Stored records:
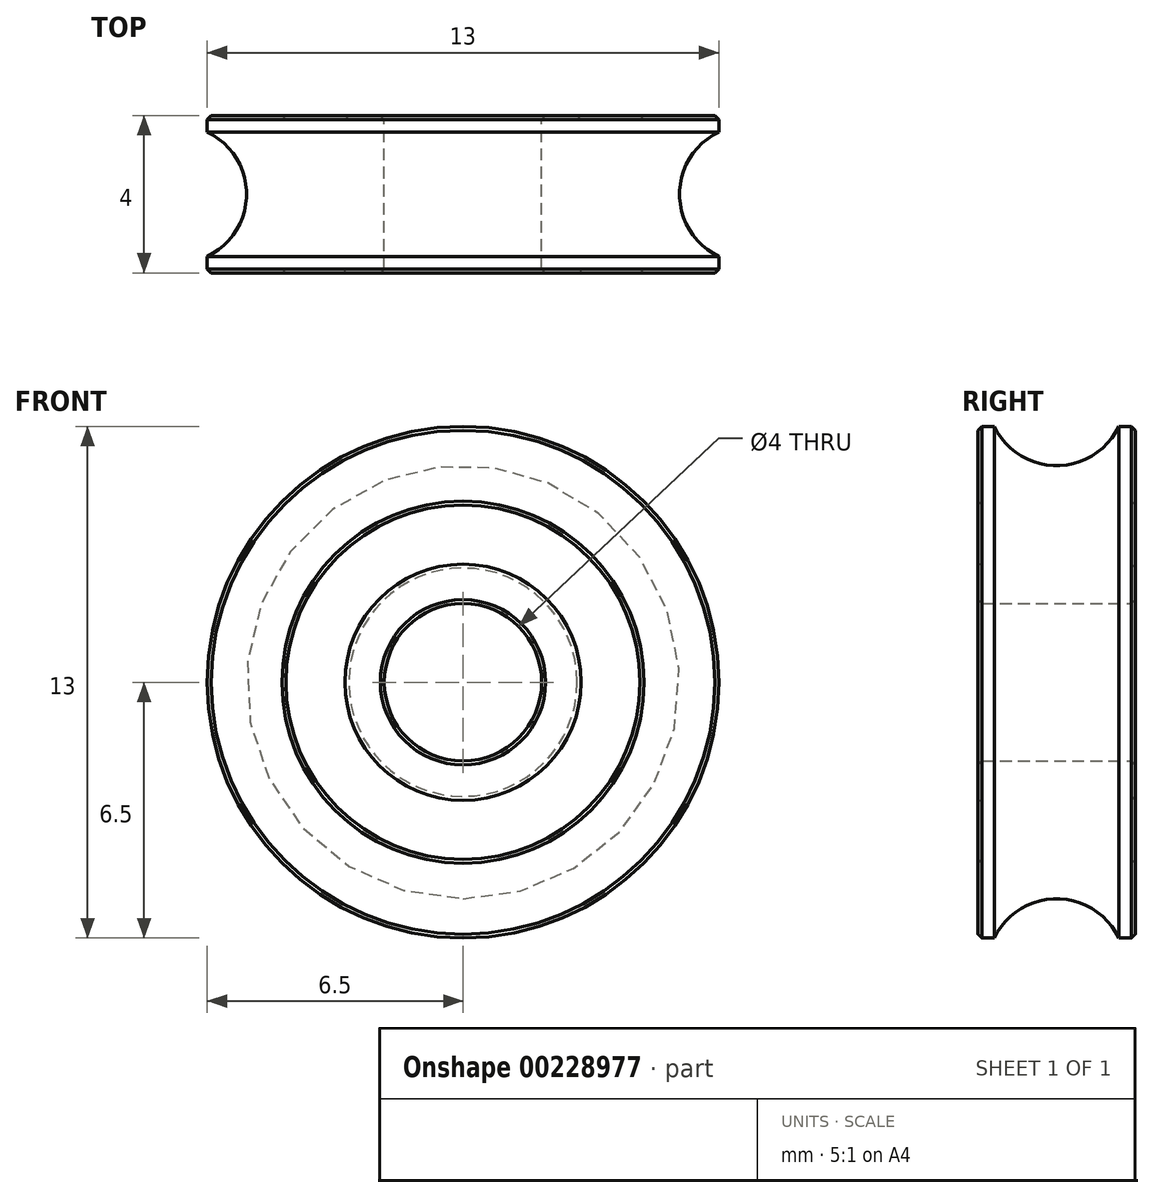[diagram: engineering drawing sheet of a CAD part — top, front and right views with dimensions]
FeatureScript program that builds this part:
annotation { "Feature Type Name" : "Feature", "Feature Type Description" : "" }
export const myFeature = defineFeature(function(context is Context, id is Id, definition is map)
    precondition{}
    {
        {
            var Q0;
            Q0=qCreatedBy(makeId("Front.planeOp"),FACE);
            var sketch = newSketch(context, id + "F0", { "sketchPlane" : qUnion([Q0])});
            skCircle(sketch, "E0", {"center": v(0, 0) * mm, "radius": 6.5 * mm});
            skCircle(sketch, "E1", {"center": v(0, 0) * mm, "radius": 2 * mm});
            skCircle(sketch, "E2.0", {"center": v(0, 0) * mm, "radius": 3 * mm});
            skCircle(sketch, "E3.0", {"center": v(0, 0) * mm, "radius": 4.5 * mm});
            skSolve(sketch);
        }
        {
            var Q0;
            Q0=makeQuery(id+"F0.imprint","IMPRINT",FACE,{"disambiguationData":[TD([[makeQuery(id+"F0.imprint","IMPRINT",EDGE,{"derivedFrom":sQuery(id+"F0.wireOp",EDGE,"E2.0")}),-1.0]])]});
            extrude(context, id + "F1", {"entities" : qUnion([Q0]), "endBound" : BoundingType.SYMMETRIC, "depth" : 3.8 * mm});
        }
        {
            var Q0;
            Q0=makeQuery(id+"F0.imprint","IMPRINT",FACE,{"disambiguationData":[TD([[makeQuery(id+"F0.imprint","IMPRINT",EDGE,{"derivedFrom":sQuery(id+"F0.wireOp",EDGE,"E1")}),-1.0]])]});
            var Q1;
            Q1=makeQuery(id+"F0.imprint","IMPRINT",FACE,{"disambiguationData":[TD([[makeQuery(id+"F0.imprint","IMPRINT",EDGE,{"derivedFrom":sQuery(id+"F0.wireOp",EDGE,"E0")}),1.0]])]});
            extrude(context, id + "F2", {"entities" : qUnion([Q0, Q1]), "operationType" : NewBodyOperationType.ADD, "endBound" : BoundingType.SYMMETRIC, "depth" : 4 * mm});
        }
        {
            var Q0;
            Q0=qCreatedBy(makeId("Right.planeOp"),FACE);
            var sketch = newSketch(context, id + "F3", { "sketchPlane" : qUnion([Q0])});
            skCircle(sketch, "E4", {"center": v(0, 7.25) * mm, "radius": 1.75 * mm});
            skSolve(sketch);
        }
        {
            var Q0;
            Q0=makeQuery(id+"F3.imprint","IMPRINT",FACE,{"disambiguationData":[TD([[makeQuery(id+"F3.imprint","IMPRINT",EDGE,{"derivedFrom":sQuery(id+"F3.wireOp",EDGE,"E4")}),1.0]])]});
            var Q1;
            Q1=makeQuery(id+"F2.opExtrude","CAP_EDGE",EDGE,{"disambiguationData":[OSD([sQuery(id+"F0.wireOp",EDGE,"E0")])],"isStart":false});
            sweep(context, id + "F4", {"operationType" : NewBodyOperationType.REMOVE, "profiles" : qUnion([Q0]), "path" : qUnion([Q1])});
        }
        {
            var Q0;
            Q0=makeQuery(id+"F2.opExtrude","CAP_EDGE",EDGE,{"disambiguationData":[OSD([sQuery(id+"F0.wireOp",EDGE,"E0")])],"isStart":false});
            var Q1;
            Q1=makeQuery(id+"F2.opExtrude","CAP_EDGE",EDGE,{"disambiguationData":[OSD([sQuery(id+"F0.wireOp",EDGE,"E3.0")])],"isStart":false});
            var Q2;
            Q2=makeQuery(id+"F1.opExtrude","CAP_EDGE",EDGE,{"disambiguationData":[OSD([sQuery(id+"F0.wireOp",EDGE,"E2.0")])],"isStart":false});
            var Q3;
            Q3=makeQuery(id+"F2.opExtrude","CAP_EDGE",EDGE,{"disambiguationData":[OSD([sQuery(id+"F0.wireOp",EDGE,"E1")])],"isStart":false});
            var Q4;
            Q4=makeQuery(id+"F2.opExtrude","CAP_EDGE",EDGE,{"disambiguationData":[OSD([sQuery(id+"F0.wireOp",EDGE,"E1")])],"isStart":true});
            var Q5;
            Q5=makeQuery(id+"F2.opExtrude","CAP_EDGE",EDGE,{"disambiguationData":[OSD([sQuery(id+"F0.wireOp",EDGE,"E2.0")])],"isStart":true});
            var Q6;
            Q6=makeQuery(id+"F2.opExtrude","CAP_EDGE",EDGE,{"disambiguationData":[OSD([sQuery(id+"F0.wireOp",EDGE,"E3.0")])],"isStart":true});
            var Q7;
            Q7=makeQuery(id+"F2.opExtrude","CAP_EDGE",EDGE,{"disambiguationData":[OSD([sQuery(id+"F0.wireOp",EDGE,"E0")])],"isStart":true});
            chamfer(context, id + "F5", {"entities" : qUnion([Q0, Q1, Q2, Q3, Q4, Q5, Q6, Q7]), "width" : 0.1 * mm, "tangentPropagation" : true});
        }
    });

= Given exercise =
Report the number of lines in the rows above that contain the string "endBound". Give only the number.

= Expected answer =
2